Were you born in Finland? Are you under 60 years of age? Then you’ve probably spent a few good nights in a cardboard box – supplied to your parents by the Finnish government according to the Maternity Grants Act of 1937.
Putting your baby to sleep in a cardboard box is an odd but real part of Finnish culture. The special boxes are given to new parents by an organization named Kela and subsidized by Finnish Social Security. Each box comes with a snow suit, sleeping bag, hats, socks, booties, reusable diapers, bathing supplies, towels, a picture book, toys, a pacifier, a toothbrush, nail clippers, wash cloths and creams.
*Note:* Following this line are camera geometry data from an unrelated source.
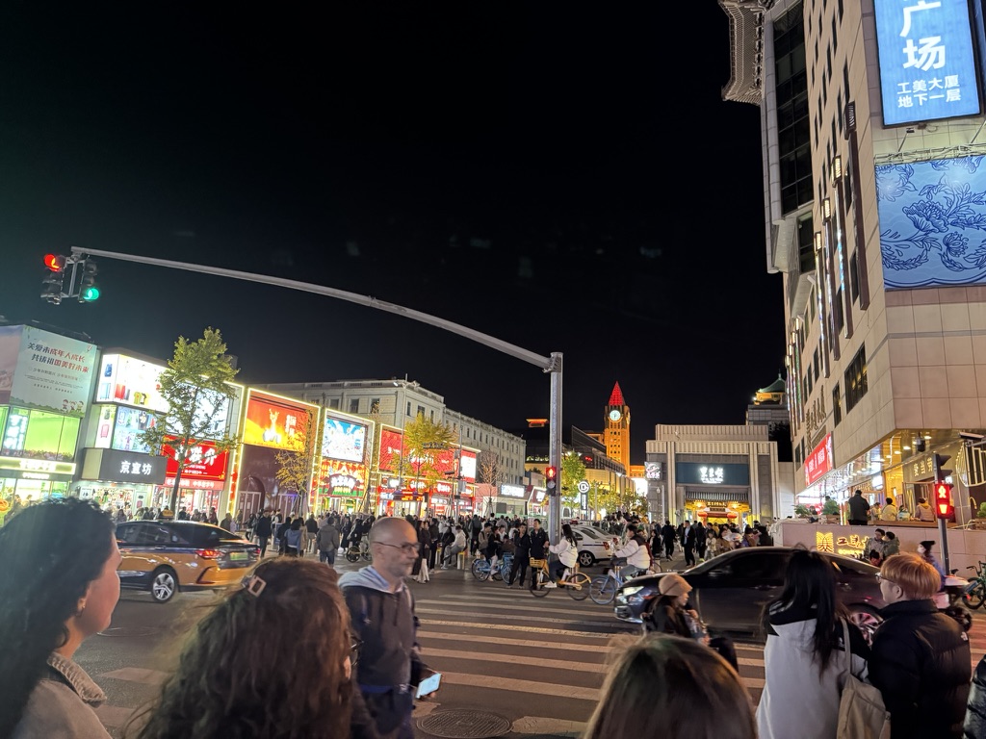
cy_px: 370
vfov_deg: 56.8
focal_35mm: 24
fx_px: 684
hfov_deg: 71.6
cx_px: 493
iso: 800
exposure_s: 1/50
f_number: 1.78
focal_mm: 6.76
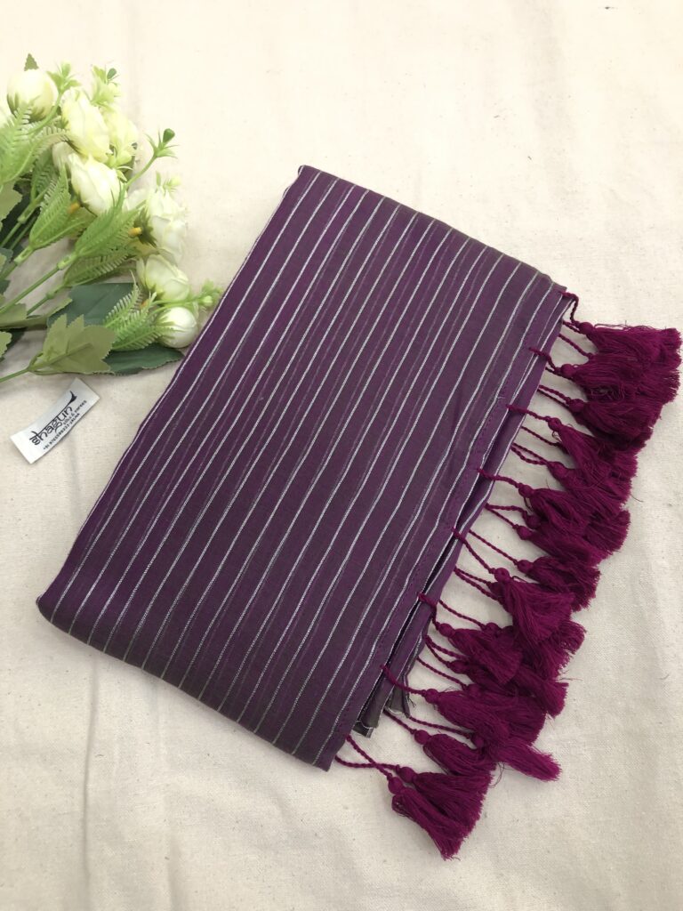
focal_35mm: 28
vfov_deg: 63.4
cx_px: 342
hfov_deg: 49.7
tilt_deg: -74.9
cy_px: 456
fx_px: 737
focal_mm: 4
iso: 40
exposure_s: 1/17
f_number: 1.8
The bottom of the box is lined with a soft mattress where parents can put their baby to sleep before it’s old enough for a crib.
This amazing gesture of social care provides new parents with everything they could possibly need for a new baby – whether they can afford it or not. The phenomenon has its beginnings in the 1930s, when Finland was quite poor and infant mortality was high. The government decided to institute laws and practices to help low-income families. Starting in 1949 however, any parent can qualify for a baby box; all they have to do is ask. Parents can choose to receive the cash alternative of the baby box (approx. 140 Euro) but not many do, since the items provided are worth a lot more.
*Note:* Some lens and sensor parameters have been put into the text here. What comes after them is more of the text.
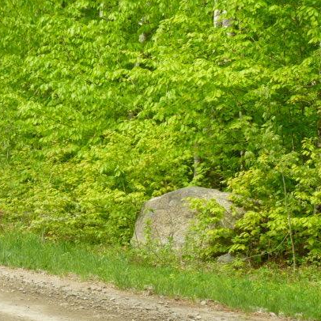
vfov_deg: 11.5
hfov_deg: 11.5
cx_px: 194
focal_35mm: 152
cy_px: 148
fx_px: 1595
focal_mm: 19.5
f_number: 4.8
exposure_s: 1/125
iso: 100
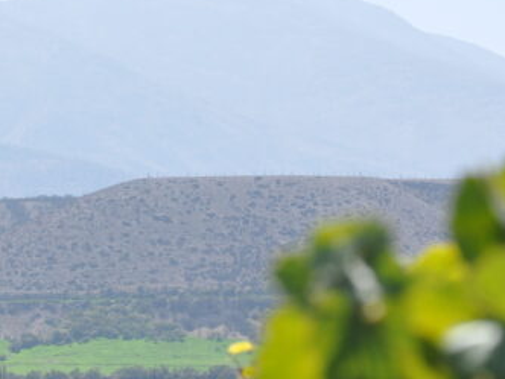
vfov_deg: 6.3
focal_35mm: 237
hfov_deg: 8.3
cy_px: 142
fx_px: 3458
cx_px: 11
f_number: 10
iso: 200
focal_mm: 62
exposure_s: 1/400
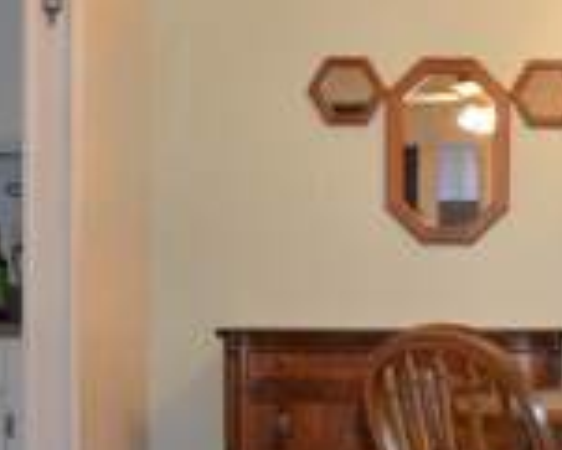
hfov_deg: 18.9
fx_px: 1531
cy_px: 314
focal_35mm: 92
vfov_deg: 16.7
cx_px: 785
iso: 720
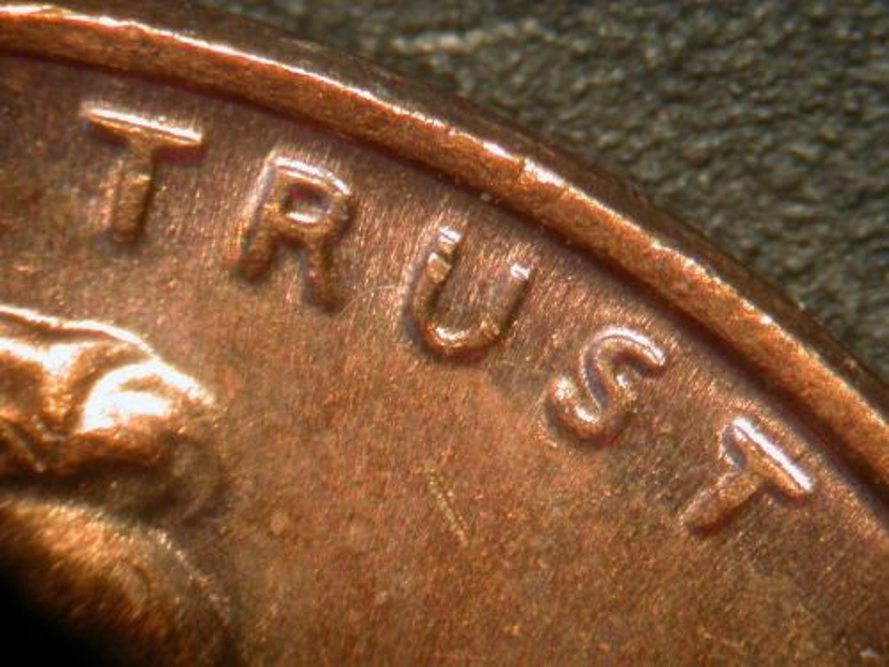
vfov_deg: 9.6
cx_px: 444
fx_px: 3955
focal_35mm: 154
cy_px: 334
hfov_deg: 12.8
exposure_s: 1/4.5
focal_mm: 32
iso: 100
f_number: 5.1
The Finnish baby box is also a sign of the times for the people who’ve grown up in it and around it – the products provided change with the times. In its early days it included mostly fabric and sewing materials for mothers to make clothes and diapers for their babies. In the 1950s, ready-made clothing was introduced and became gender-neutral in the 1970s. While disposable diapers were part of the package for a time, they were eliminated because of environmental concerns. Similarly, bottles were skipped in order to promote breastfeeding.
Finland today has a normal to low infant mortality rate and takes pride in the care it gives to its young citizens.